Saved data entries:
- - -

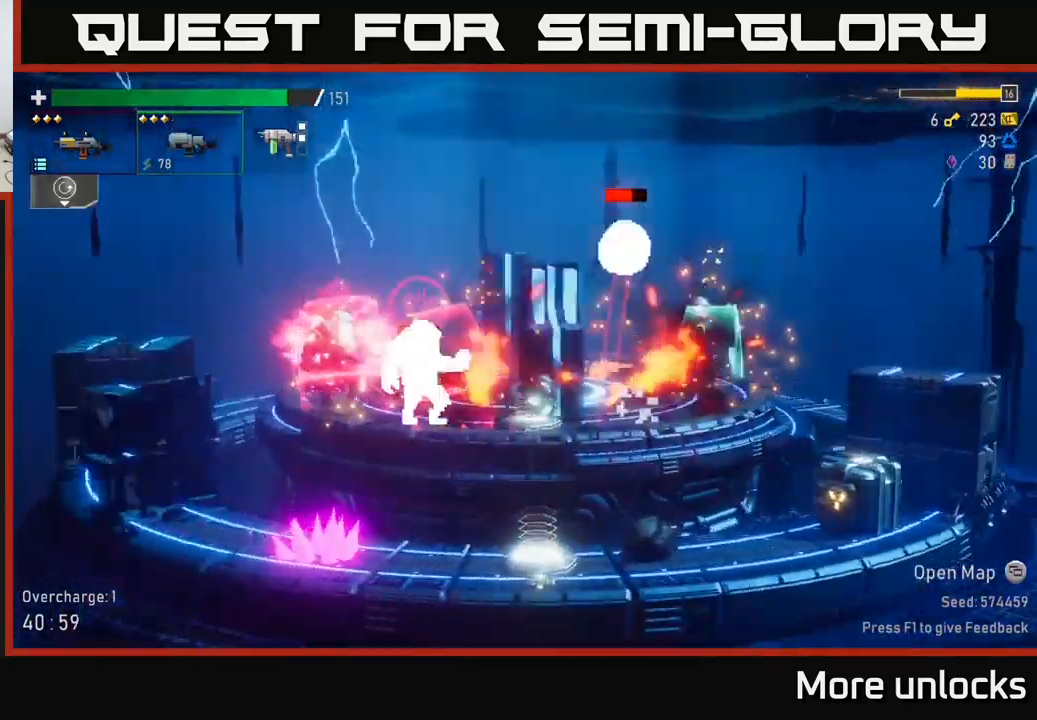
{"buttons": [], "left_stick": "left", "right_stick": "center", "events": [[17, "X", "down"], [50, "A", "up"], [150, "X", "up"], [233, "A", "down"], [300, "X", "down"], [350, "A", "up"], [450, "X", "up"]]}
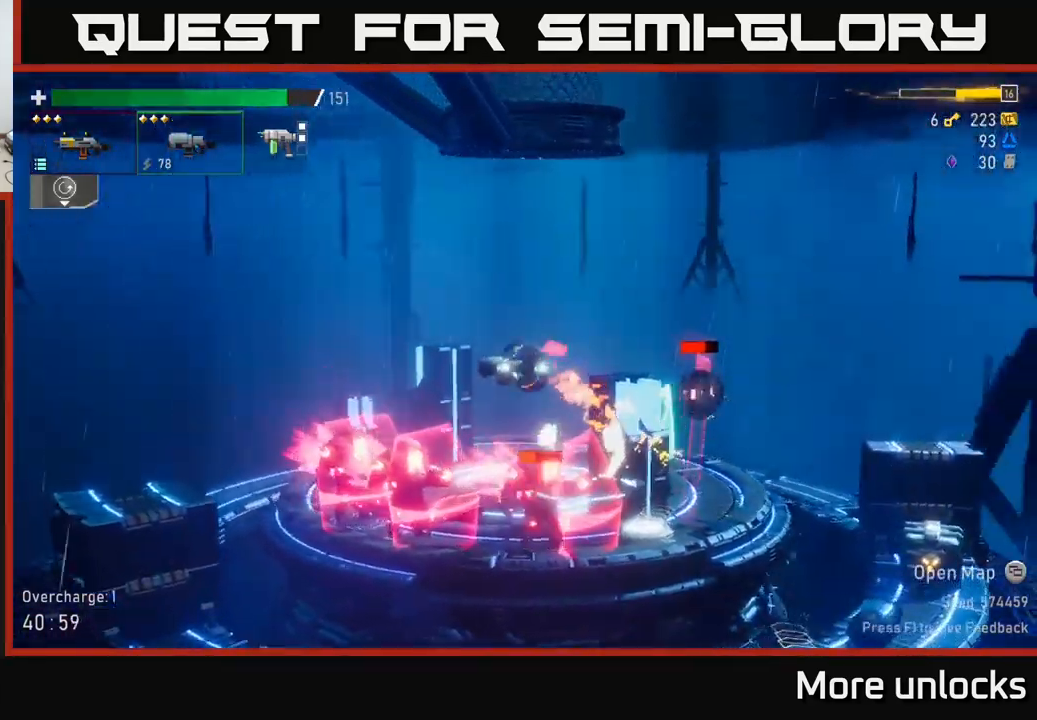
{"buttons": [], "left_stick": "left", "right_stick": "center", "events": []}
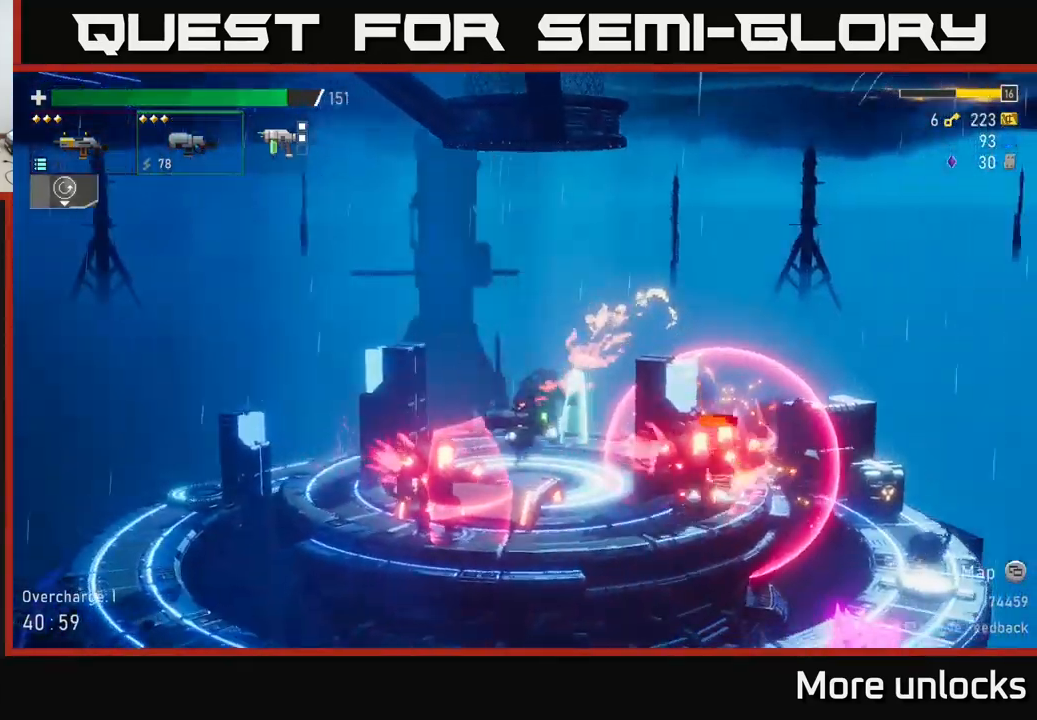
{"buttons": ["R2"], "left_stick": "right", "right_stick": "center", "events": [[450, "R2", "down"], [483, "left_stick", "right"]]}
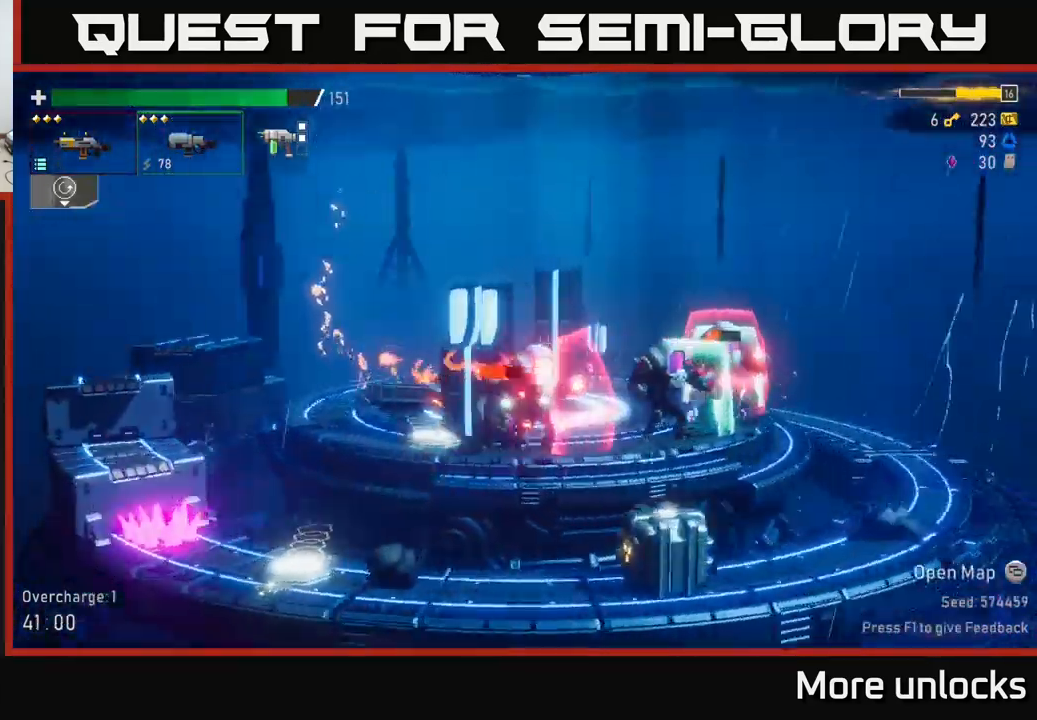
{"buttons": [], "left_stick": "left", "right_stick": "center", "events": [[33, "A", "down"], [50, "R2", "up"], [50, "X", "down"], [150, "A", "up"], [150, "X", "up"], [350, "A", "down"], [400, "X", "down"], [433, "A", "up"], [500, "X", "up"], [500, "left_stick", "left"]]}
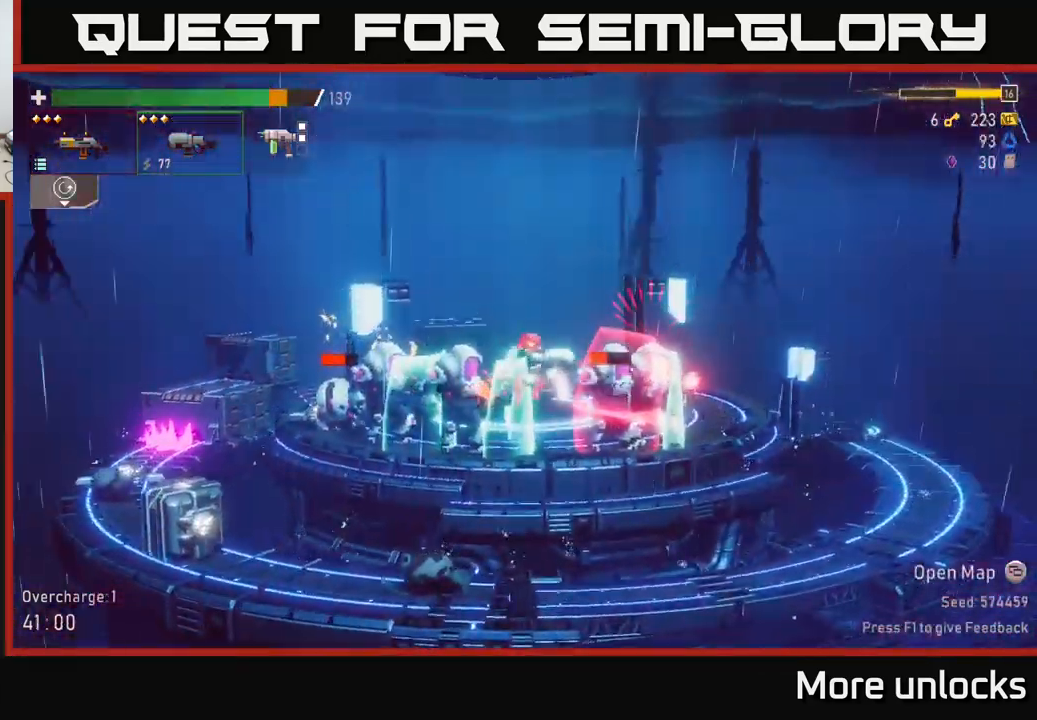
{"buttons": [], "left_stick": "left", "right_stick": "center", "events": [[150, "R2", "down"], [300, "R2", "up"]]}
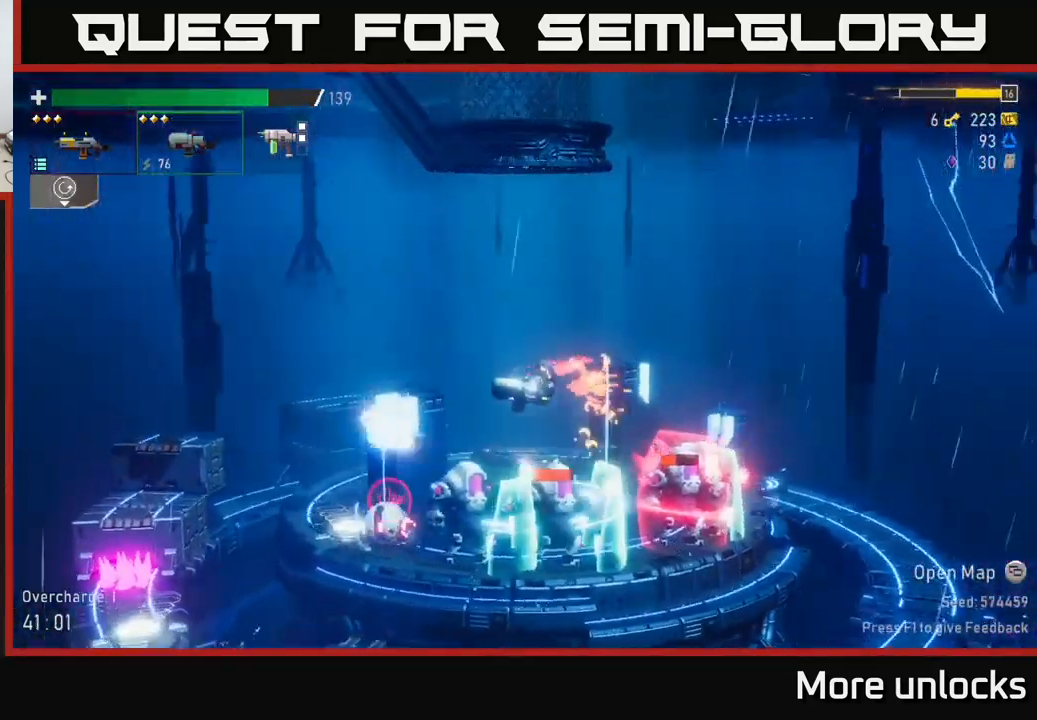
{"buttons": ["R2"], "left_stick": "right", "right_stick": "center", "events": [[350, "left_stick", "right"], [384, "R2", "down"]]}
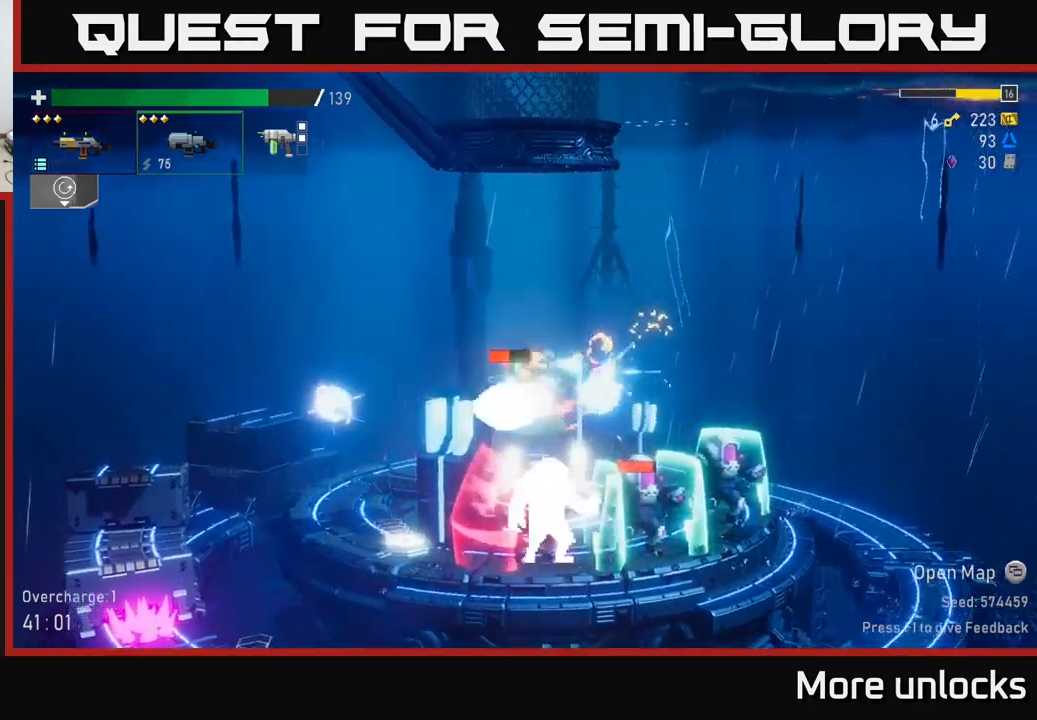
{"buttons": [], "left_stick": "left", "right_stick": "center", "events": [[34, "R2", "up"], [84, "left_stick", "left"]]}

- - -

WHAT THE EXERCISE ASKS: Above are the records; copy every one of them exactly and omit the images.

EXERCISE RESULT:
{"buttons": [], "left_stick": "left", "right_stick": "center", "events": [[17, "X", "down"], [50, "A", "up"], [150, "X", "up"], [233, "A", "down"], [300, "X", "down"], [350, "A", "up"], [450, "X", "up"]]}
{"buttons": [], "left_stick": "left", "right_stick": "center", "events": []}
{"buttons": ["R2"], "left_stick": "right", "right_stick": "center", "events": [[450, "R2", "down"], [483, "left_stick", "right"]]}
{"buttons": [], "left_stick": "left", "right_stick": "center", "events": [[33, "A", "down"], [50, "R2", "up"], [50, "X", "down"], [150, "A", "up"], [150, "X", "up"], [350, "A", "down"], [400, "X", "down"], [433, "A", "up"], [500, "X", "up"], [500, "left_stick", "left"]]}
{"buttons": [], "left_stick": "left", "right_stick": "center", "events": [[150, "R2", "down"], [300, "R2", "up"]]}
{"buttons": ["R2"], "left_stick": "right", "right_stick": "center", "events": [[350, "left_stick", "right"], [384, "R2", "down"]]}
{"buttons": [], "left_stick": "left", "right_stick": "center", "events": [[34, "R2", "up"], [84, "left_stick", "left"]]}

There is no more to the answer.